Keine Frauenförderung unter Trump und die geschlechterspezifische Lohnlücke

Inhalt:

Kursangebote

  • Kursangebot «Job Garantie am Beispiel von Frankreich» mit Josephine Schmidt. Am 18. September 2025, 19 Uhr per Zoom.
  • Kursangebot «Gender Budgeting». Unter der Leitung von Christine Rudolf und Ursula Scheidegger. Am 2. und 30. Oktober 2025, 19 Uhr per Zoom.

Beitragsbild: istockphoto

Kategorien: News
Schlagwörter: Frauenförderung, geschlechterspezifische Lohnlücke, Lohnlücke, Louisa Roos, Mascha Madörin, Statistik, Trump, Trump und die Frauenförderung in der Schweiz

Redaktion: Therese Wüthrich

Trump und die Frauenförderung in der Schweiz: Drohbriefe Trumps gegen Frauenförderung

kommentiert von Mascha Madörin

Kaum war US-Präsident Trump an der Macht hat er ein Dekret unterschrieben, das alle sogenannten DEI-Programme (Diversity, Equity, Inclusion) der Auslandsdienste für illegal erklärt https://www.whitehouse.gov/fact-sheets/2025/03/fact-sheet-president-donald-j-trump-removes-dei-from-the-foreign-service/.

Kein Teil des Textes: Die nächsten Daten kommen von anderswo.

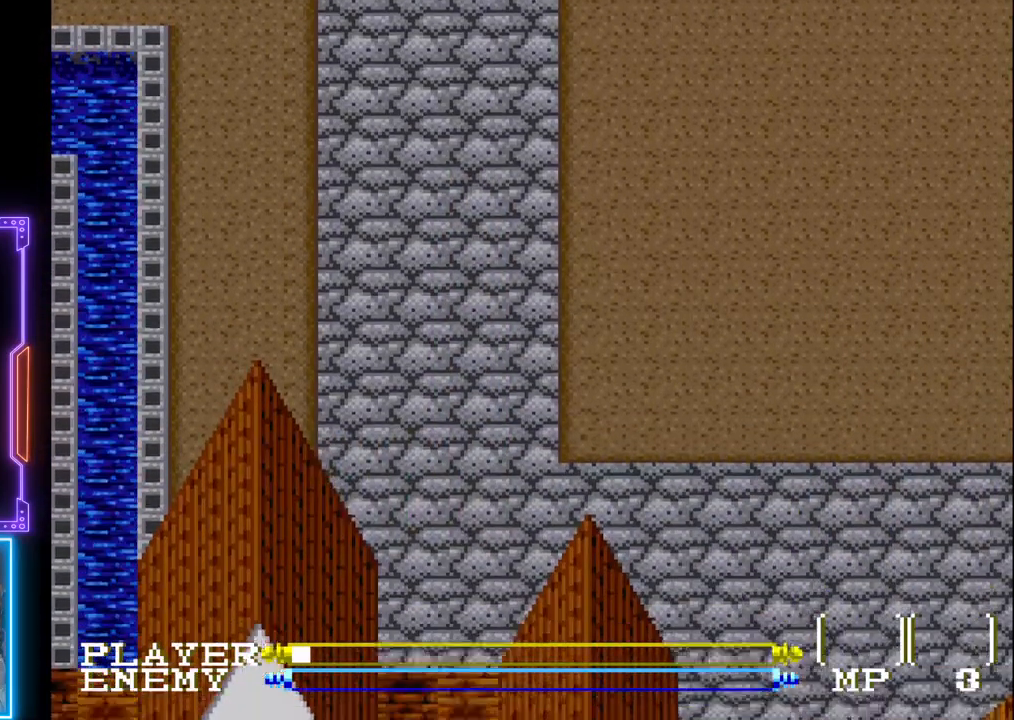
Gameplay with a controller (PlayStation layout); each line is a JSON object with the inputs held at the frame after it. "events" lists button and stick changes between this image and that frame as [ms after this image, input, new state], when the widget could be followed in between. Not read: L3 R3 right_stick.
{"buttons": ["DPAD_RIGHT"], "left_stick": "center", "events": [[17, "DPAD_RIGHT", "down"], [50, "SELECT", "up"], [67, "DPAD_DOWN", "up"]]}
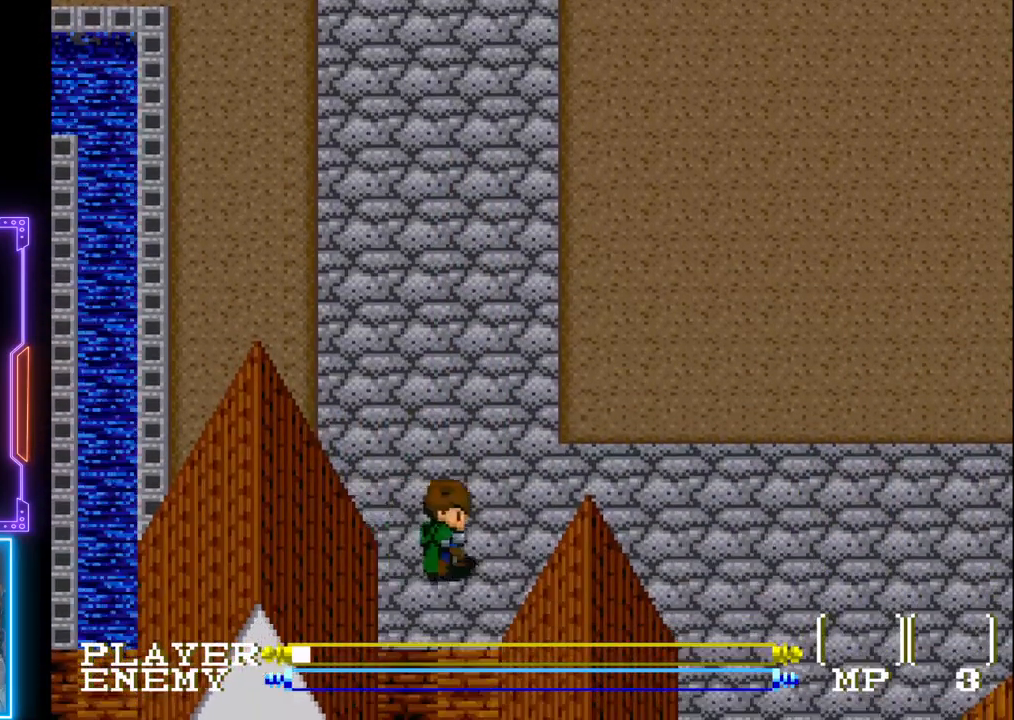
{"buttons": ["DPAD_RIGHT"], "left_stick": "center", "events": []}
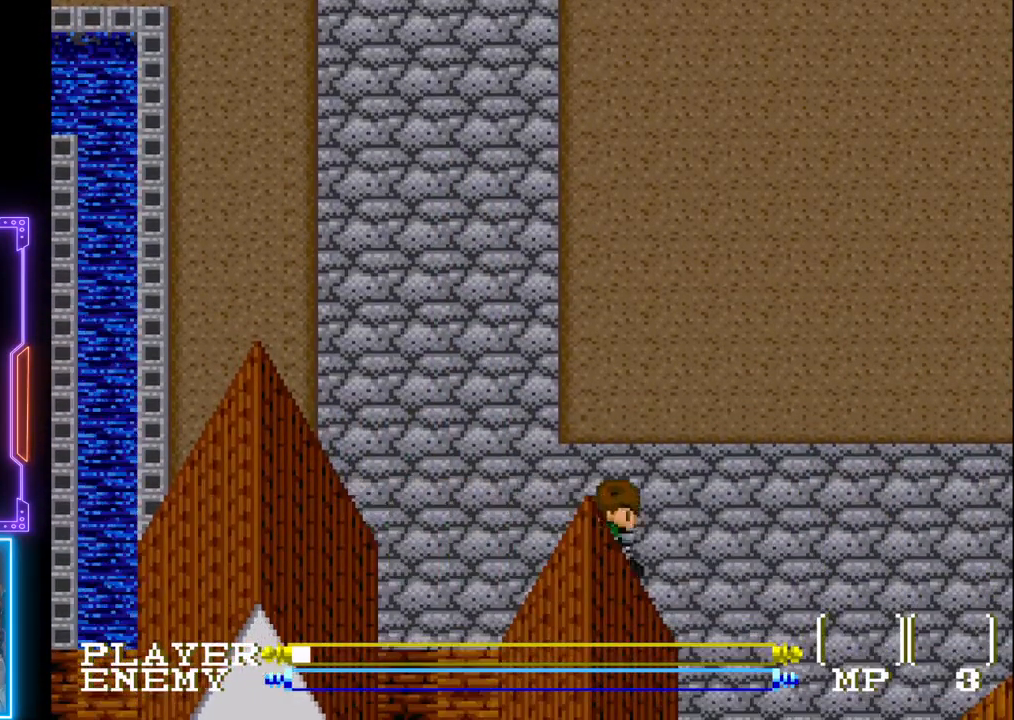
{"buttons": ["DPAD_DOWN"], "left_stick": "center", "events": [[217, "DPAD_DOWN", "down"], [367, "DPAD_RIGHT", "up"]]}
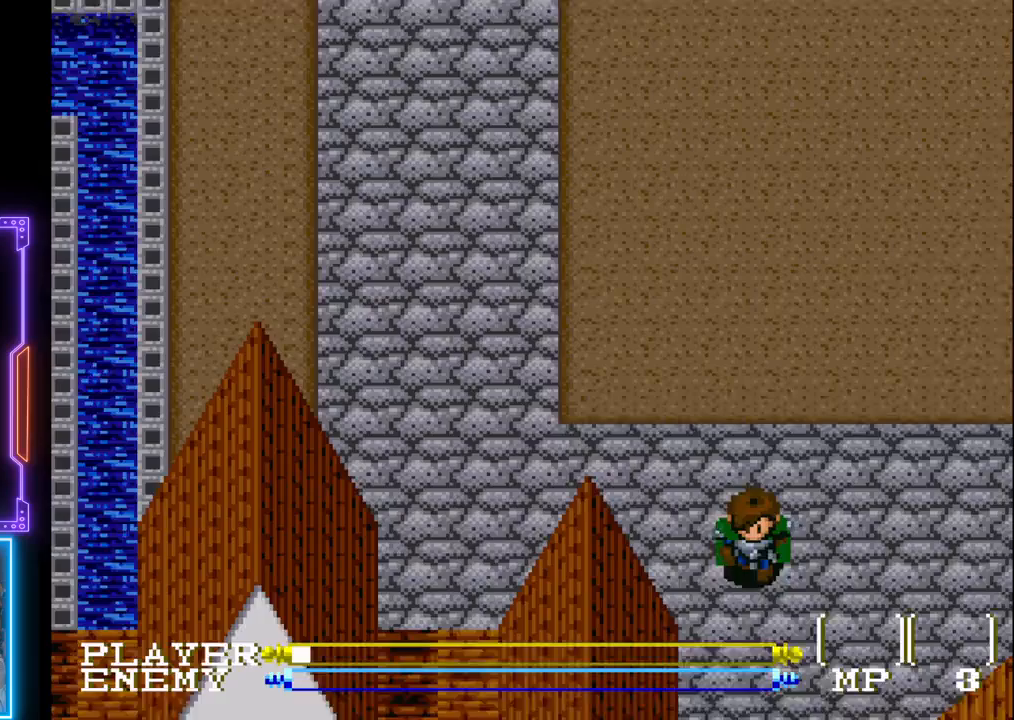
{"buttons": ["DPAD_DOWN"], "left_stick": "center", "events": []}
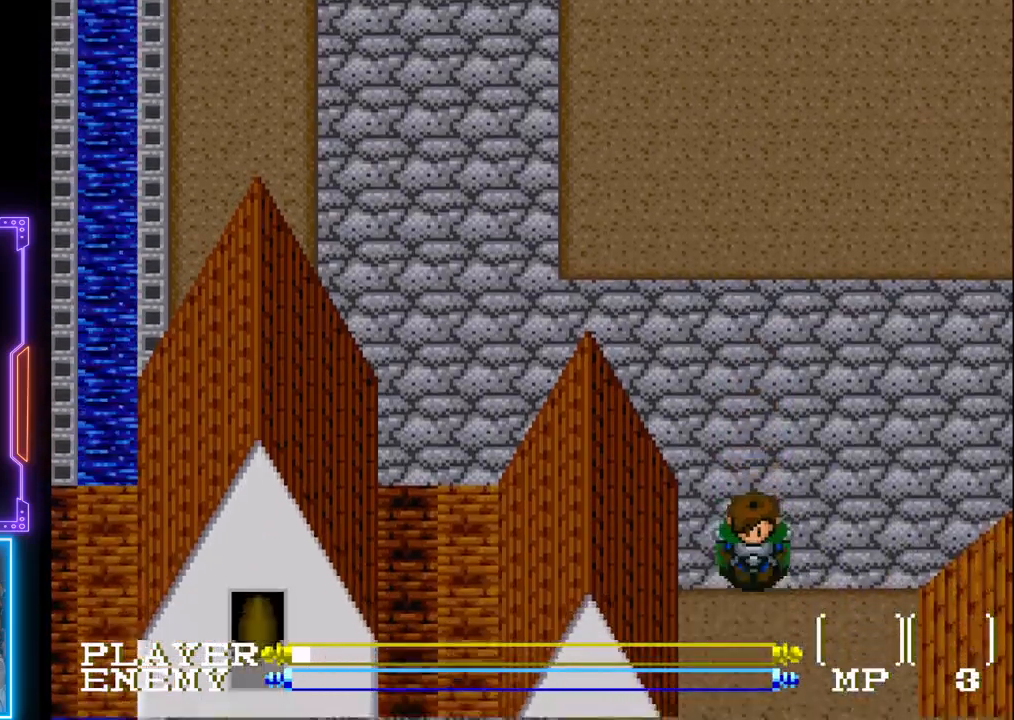
{"buttons": ["DPAD_UP"], "left_stick": "center", "events": [[350, "DPAD_DOWN", "up"], [383, "DPAD_UP", "down"]]}
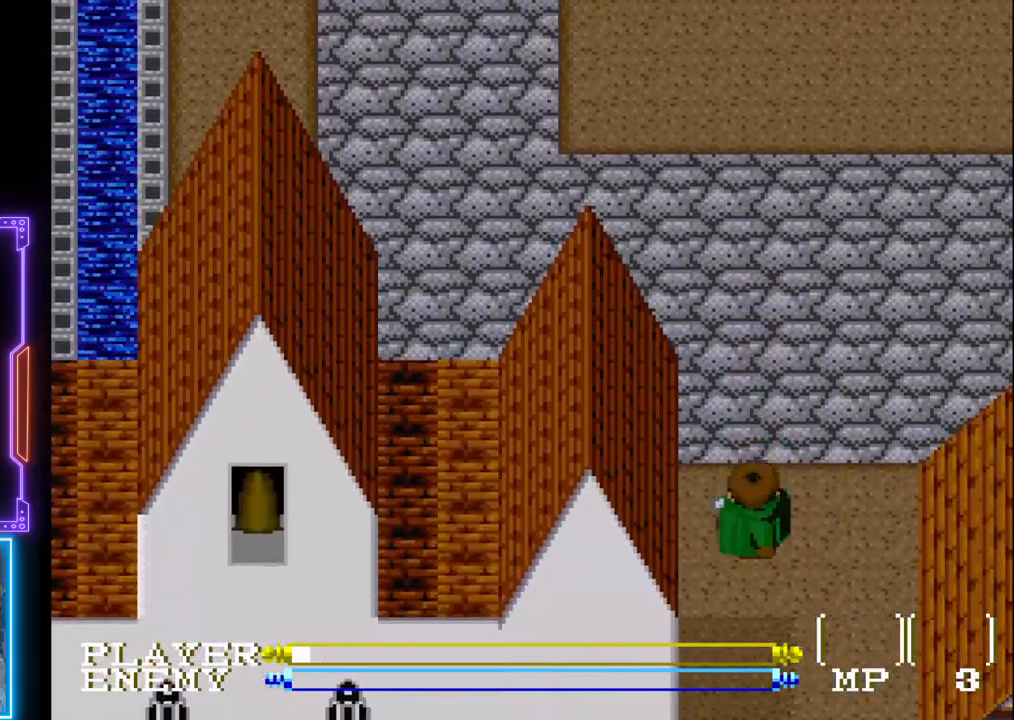
{"buttons": ["DPAD_UP"], "left_stick": "center", "events": []}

Dieses Dekret, das die Förderung von Diversität, Geschlechtergleichheit und Inklusion verbietet, wurde zwar «nur» für die Bundesregierung der USA und deren Dienste im Ausland erlassen, aber Trump hat dieses Dekret inzwischen beliebig auf Konzerne mit internationalen Geschäftsbeziehungen, aber auch beispielsweise auf Universitäten und Forschungsinstitute im Ausland ausgedehnt und klar, auch auf alle internationalen Organisationen und -programme, bei denen die USA Mitglied ist oder mit denen sie kooperiert. Einen entsprechenden Drohbrief haben auch Schweizer Konzerne mit Geschäftsbeziehungen zu den USA von der US-Botschaft bekommen. Die Zeitschrift Annabelle hat darüber und über die Reaktionen von Schweizer Unternehmen berichtet https://www.annabelle.ch/leben/welche-schweizer-unternehmen-knicken-vor-trump-ein/.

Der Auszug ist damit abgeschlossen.